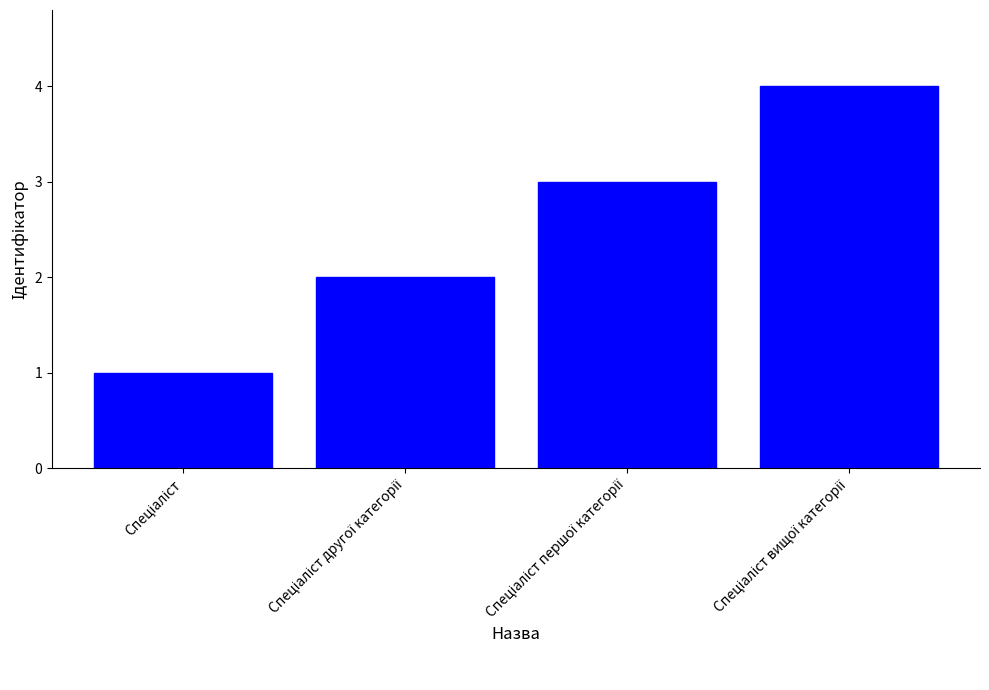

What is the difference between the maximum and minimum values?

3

____

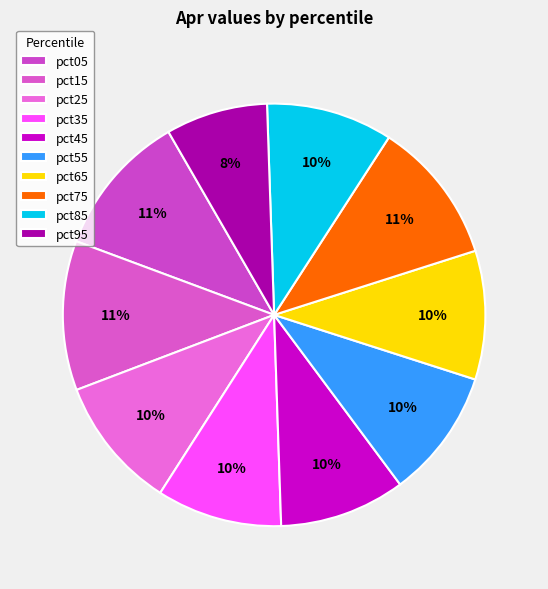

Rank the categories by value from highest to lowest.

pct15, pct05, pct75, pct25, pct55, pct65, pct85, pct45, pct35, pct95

____

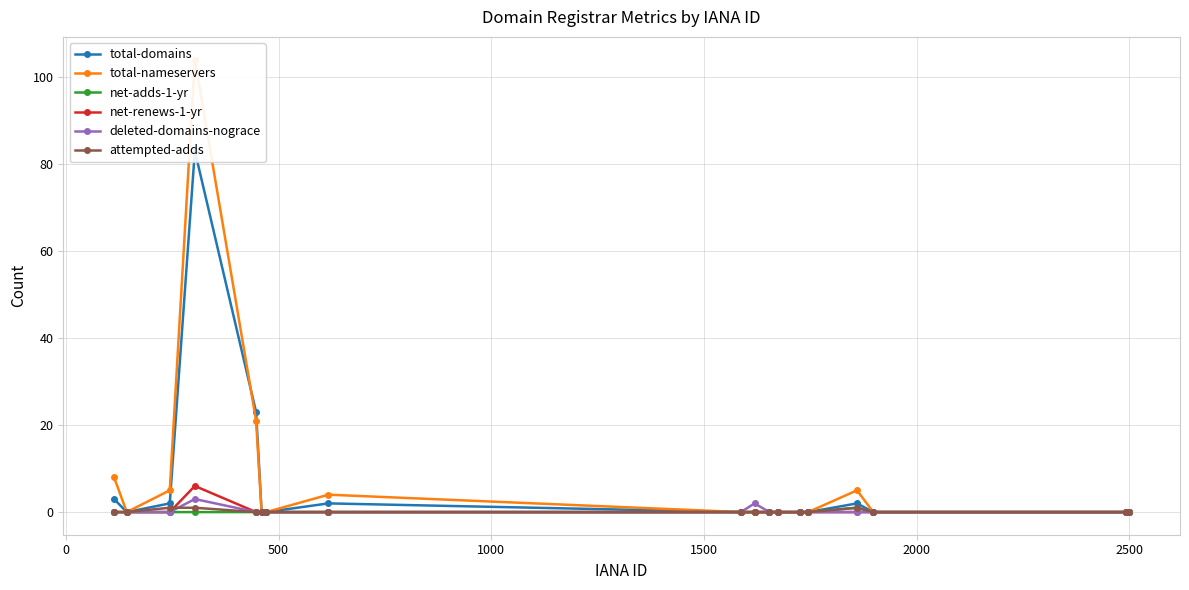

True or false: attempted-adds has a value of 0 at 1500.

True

____

**Task goal:**
Please select each line in the rows above that contains the string "True", treating uppercase and lowercase as different.

**Solution to this problem:**
True or false: attempted-adds has a value of 0 at 1500.
True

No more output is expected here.